Problem requirements:
With images removed, transcribe each record exactly as it appears.

Data for analysis:
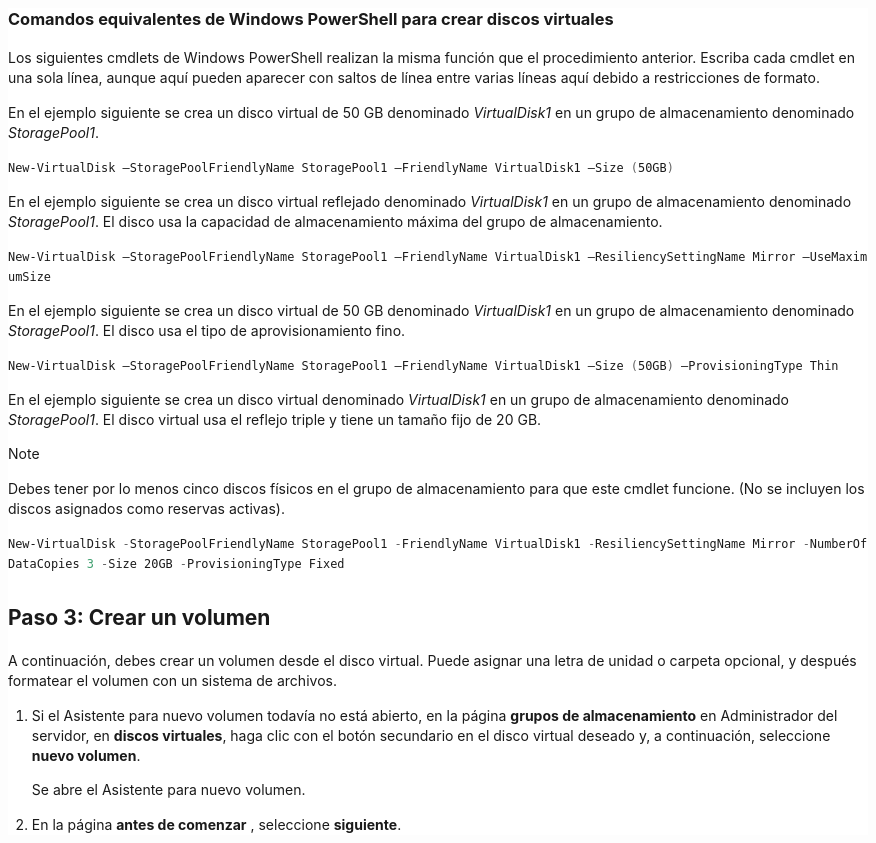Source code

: ### <a name="windows-powershell-equivalent-commands-for-creating-virtual-disks"></a>Comandos equivalentes de Windows PowerShell para crear discos virtuales

Los siguientes cmdlets de Windows PowerShell realizan la misma función que el procedimiento anterior. Escriba cada cmdlet en una sola línea, aunque aquí pueden aparecer con saltos de línea entre varias líneas aquí debido a restricciones de formato.

En el ejemplo siguiente se crea un disco virtual de 50 GB denominado *VirtualDisk1* en un grupo de almacenamiento denominado *StoragePool1*.

```PowerShell
New-VirtualDisk –StoragePoolFriendlyName StoragePool1 –FriendlyName VirtualDisk1 –Size (50GB)
```

En el ejemplo siguiente se crea un disco virtual reflejado denominado *VirtualDisk1* en un grupo de almacenamiento denominado *StoragePool1*. El disco usa la capacidad de almacenamiento máxima del grupo de almacenamiento.

```PowerShell
New-VirtualDisk –StoragePoolFriendlyName StoragePool1 –FriendlyName VirtualDisk1 –ResiliencySettingName Mirror –UseMaximumSize
```

En el ejemplo siguiente se crea un disco virtual de 50 GB denominado *VirtualDisk1* en un grupo de almacenamiento denominado *StoragePool1*. El disco usa el tipo de aprovisionamiento fino.

```PowerShell
New-VirtualDisk –StoragePoolFriendlyName StoragePool1 –FriendlyName VirtualDisk1 –Size (50GB) –ProvisioningType Thin
```

En el ejemplo siguiente se crea un disco virtual denominado *VirtualDisk1* en un grupo de almacenamiento denominado *StoragePool1*. El disco virtual usa el reflejo triple y tiene un tamaño fijo de 20 GB.

>[!NOTE]
>Debes tener por lo menos cinco discos físicos en el grupo de almacenamiento para que este cmdlet funcione. (No se incluyen los discos asignados como reservas activas).

```PowerShell
New-VirtualDisk -StoragePoolFriendlyName StoragePool1 -FriendlyName VirtualDisk1 -ResiliencySettingName Mirror -NumberOfDataCopies 3 -Size 20GB -ProvisioningType Fixed
```

## <a name="step-3-create-a-volume"></a>Paso 3: Crear un volumen

A continuación, debes crear un volumen desde el disco virtual. Puede asignar una letra de unidad o carpeta opcional, y después formatear el volumen con un sistema de archivos.

1. Si el Asistente para nuevo volumen todavía no está abierto, en la página **grupos de almacenamiento** en Administrador del servidor, en **discos virtuales**, haga clic con el botón secundario en el disco virtual deseado y, a continuación, seleccione **nuevo volumen**.
    
    Se abre el Asistente para nuevo volumen.

2. En la página **antes de comenzar** , seleccione **siguiente**.

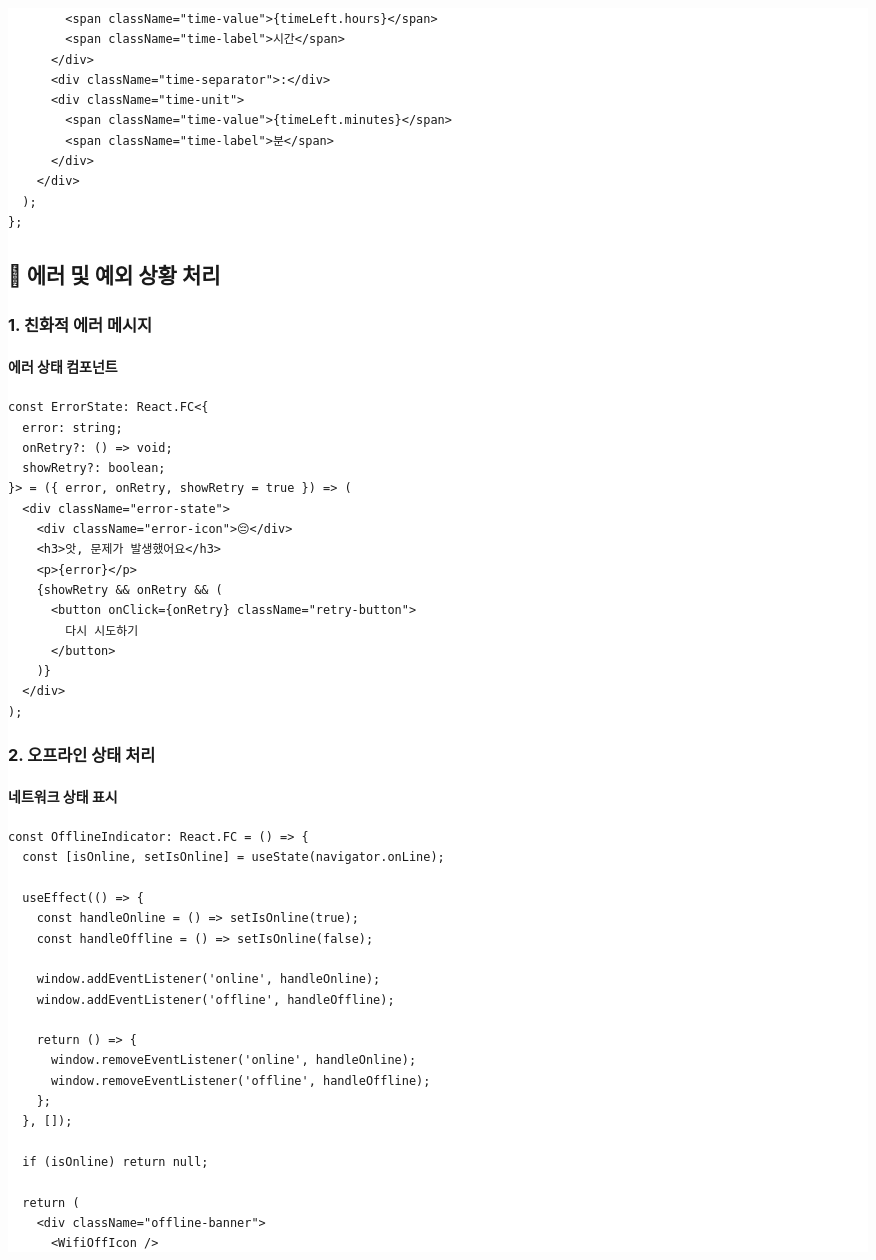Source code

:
 ```tsx
        <span className="time-value">{timeLeft.hours}</span>
        <span className="time-label">시간</span>
      </div>
      <div className="time-separator">:</div>
      <div className="time-unit">
        <span className="time-value">{timeLeft.minutes}</span>
        <span className="time-label">분</span>
      </div>
    </div>
  );
};
```

## 🚨 에러 및 예외 상황 처리

### 1. 친화적 에러 메시지

#### 에러 상태 컴포넌트
```tsx
const ErrorState: React.FC<{ 
  error: string;
  onRetry?: () => void;
  showRetry?: boolean;
}> = ({ error, onRetry, showRetry = true }) => (
  <div className="error-state">
    <div className="error-icon">😔</div>
    <h3>앗, 문제가 발생했어요</h3>
    <p>{error}</p>
    {showRetry && onRetry && (
      <button onClick={onRetry} className="retry-button">
        다시 시도하기
      </button>
    )}
  </div>
);
```

### 2. 오프라인 상태 처리

#### 네트워크 상태 표시
```tsx
const OfflineIndicator: React.FC = () => {
  const [isOnline, setIsOnline] = useState(navigator.onLine);

  useEffect(() => {
    const handleOnline = () => setIsOnline(true);
    const handleOffline = () => setIsOnline(false);

    window.addEventListener('online', handleOnline);
    window.addEventListener('offline', handleOffline);

    return () => {
      window.removeEventListener('online', handleOnline);
      window.removeEventListener('offline', handleOffline);
    };
  }, []);

  if (isOnline) return null;

  return (
    <div className="offline-banner">
      <WifiOffIcon />
```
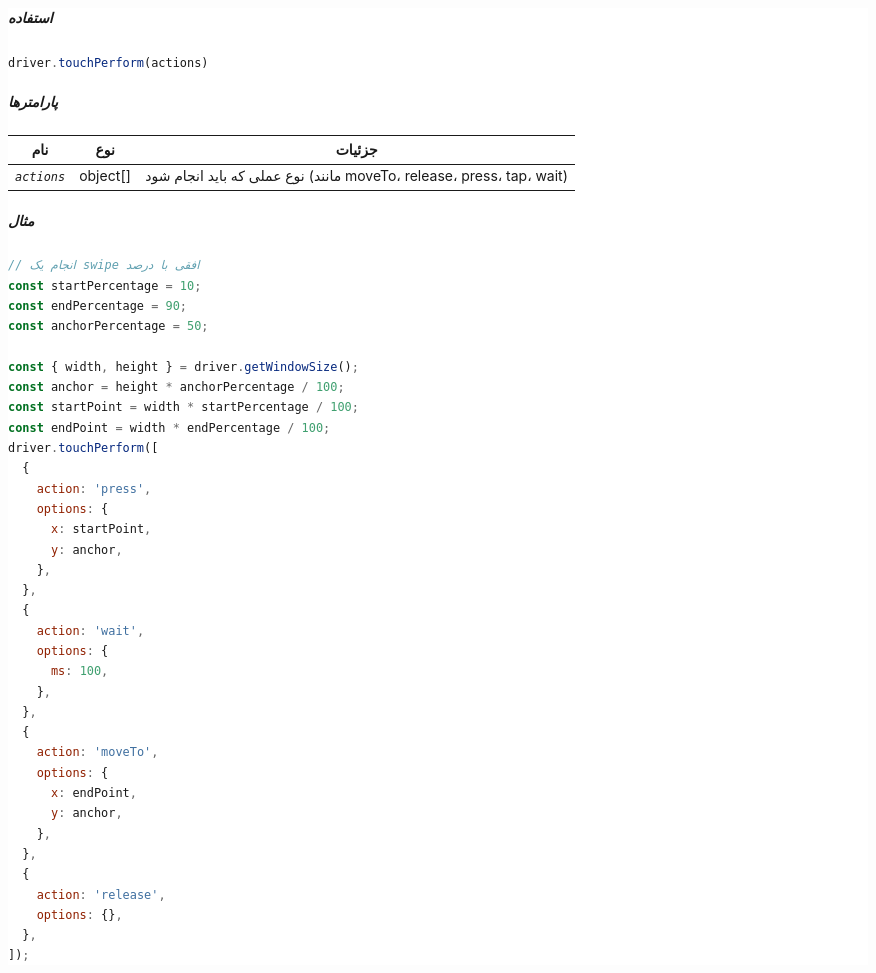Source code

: ##### استفاده

```js
driver.touchPerform(actions)
```


##### پارامترها

<table>
  <thead>
    <tr>
      <th>نام</th><th>نوع</th><th>جزئیات</th>
    </tr>
  </thead>
  <tbody>
    <tr>
      <td><code><var>actions</var></code></td>
      <td>object[]</td>
      <td>نوع عملی که باید انجام شود (مانند moveTo، release، press، tap، wait)</td>
    </tr>
  </tbody>
</table>

##### مثال


```js
// انجام یک swipe افقی با درصد
const startPercentage = 10;
const endPercentage = 90;
const anchorPercentage = 50;

const { width, height } = driver.getWindowSize();
const anchor = height * anchorPercentage / 100;
const startPoint = width * startPercentage / 100;
const endPoint = width * endPercentage / 100;
driver.touchPerform([
  {
    action: 'press',
    options: {
      x: startPoint,
      y: anchor,
    },
  },
  {
    action: 'wait',
    options: {
      ms: 100,
    },
  },
  {
    action: 'moveTo',
    options: {
      x: endPoint,
      y: anchor,
    },
  },
  {
    action: 'release',
    options: {},
  },
]);
```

Exercise output:
Source code

: ### <a name="windows-powershell-equivalent-commands-for-creating-virtual-disks"></a>Comandos equivalentes de Windows PowerShell para crear discos virtuales

Los siguientes cmdlets de Windows PowerShell realizan la misma función que el procedimiento anterior. Escriba cada cmdlet en una sola línea, aunque aquí pueden aparecer con saltos de línea entre varias líneas aquí debido a restricciones de formato.

En el ejemplo siguiente se crea un disco virtual de 50 GB denominado *VirtualDisk1* en un grupo de almacenamiento denominado *StoragePool1*.

```PowerShell
New-VirtualDisk –StoragePoolFriendlyName StoragePool1 –FriendlyName VirtualDisk1 –Size (50GB)
```

En el ejemplo siguiente se crea un disco virtual reflejado denominado *VirtualDisk1* en un grupo de almacenamiento denominado *StoragePool1*. El disco usa la capacidad de almacenamiento máxima del grupo de almacenamiento.

```PowerShell
New-VirtualDisk –StoragePoolFriendlyName StoragePool1 –FriendlyName VirtualDisk1 –ResiliencySettingName Mirror –UseMaximumSize
```

En el ejemplo siguiente se crea un disco virtual de 50 GB denominado *VirtualDisk1* en un grupo de almacenamiento denominado *StoragePool1*. El disco usa el tipo de aprovisionamiento fino.

```PowerShell
New-VirtualDisk –StoragePoolFriendlyName StoragePool1 –FriendlyName VirtualDisk1 –Size (50GB) –ProvisioningType Thin
```

En el ejemplo siguiente se crea un disco virtual denominado *VirtualDisk1* en un grupo de almacenamiento denominado *StoragePool1*. El disco virtual usa el reflejo triple y tiene un tamaño fijo de 20 GB.

>[!NOTE]
>Debes tener por lo menos cinco discos físicos en el grupo de almacenamiento para que este cmdlet funcione. (No se incluyen los discos asignados como reservas activas).

```PowerShell
New-VirtualDisk -StoragePoolFriendlyName StoragePool1 -FriendlyName VirtualDisk1 -ResiliencySettingName Mirror -NumberOfDataCopies 3 -Size 20GB -ProvisioningType Fixed
```

## <a name="step-3-create-a-volume"></a>Paso 3: Crear un volumen

A continuación, debes crear un volumen desde el disco virtual. Puede asignar una letra de unidad o carpeta opcional, y después formatear el volumen con un sistema de archivos.

1. Si el Asistente para nuevo volumen todavía no está abierto, en la página **grupos de almacenamiento** en Administrador del servidor, en **discos virtuales**, haga clic con el botón secundario en el disco virtual deseado y, a continuación, seleccione **nuevo volumen**.
    
    Se abre el Asistente para nuevo volumen.

2. En la página **antes de comenzar** , seleccione **siguiente**.

Source code

:
 ```tsx
        <span className="time-value">{timeLeft.hours}</span>
        <span className="time-label">시간</span>
      </div>
      <div className="time-separator">:</div>
      <div className="time-unit">
        <span className="time-value">{timeLeft.minutes}</span>
        <span className="time-label">분</span>
      </div>
    </div>
  );
};
```

## 🚨 에러 및 예외 상황 처리

### 1. 친화적 에러 메시지

#### 에러 상태 컴포넌트
```tsx
const ErrorState: React.FC<{ 
  error: string;
  onRetry?: () => void;
  showRetry?: boolean;
}> = ({ error, onRetry, showRetry = true }) => (
  <div className="error-state">
    <div className="error-icon">😔</div>
    <h3>앗, 문제가 발생했어요</h3>
    <p>{error}</p>
    {showRetry && onRetry && (
      <button onClick={onRetry} className="retry-button">
        다시 시도하기
      </button>
    )}
  </div>
);
```

### 2. 오프라인 상태 처리

#### 네트워크 상태 표시
```tsx
const OfflineIndicator: React.FC = () => {
  const [isOnline, setIsOnline] = useState(navigator.onLine);

  useEffect(() => {
    const handleOnline = () => setIsOnline(true);
    const handleOffline = () => setIsOnline(false);

    window.addEventListener('online', handleOnline);
    window.addEventListener('offline', handleOffline);

    return () => {
      window.removeEventListener('online', handleOnline);
      window.removeEventListener('offline', handleOffline);
    };
  }, []);

  if (isOnline) return null;

  return (
    <div className="offline-banner">
      <WifiOffIcon />
```
Source code

: ##### استفاده

```js
driver.touchPerform(actions)
```


##### پارامترها

<table>
  <thead>
    <tr>
      <th>نام</th><th>نوع</th><th>جزئیات</th>
    </tr>
  </thead>
  <tbody>
    <tr>
      <td><code><var>actions</var></code></td>
      <td>object[]</td>
      <td>نوع عملی که باید انجام شود (مانند moveTo، release، press، tap، wait)</td>
    </tr>
  </tbody>
</table>

##### مثال


```js
// انجام یک swipe افقی با درصد
const startPercentage = 10;
const endPercentage = 90;
const anchorPercentage = 50;

const { width, height } = driver.getWindowSize();
const anchor = height * anchorPercentage / 100;
const startPoint = width * startPercentage / 100;
const endPoint = width * endPercentage / 100;
driver.touchPerform([
  {
    action: 'press',
    options: {
      x: startPoint,
      y: anchor,
    },
  },
  {
    action: 'wait',
    options: {
      ms: 100,
    },
  },
  {
    action: 'moveTo',
    options: {
      x: endPoint,
      y: anchor,
    },
  },
  {
    action: 'release',
    options: {},
  },
]);
```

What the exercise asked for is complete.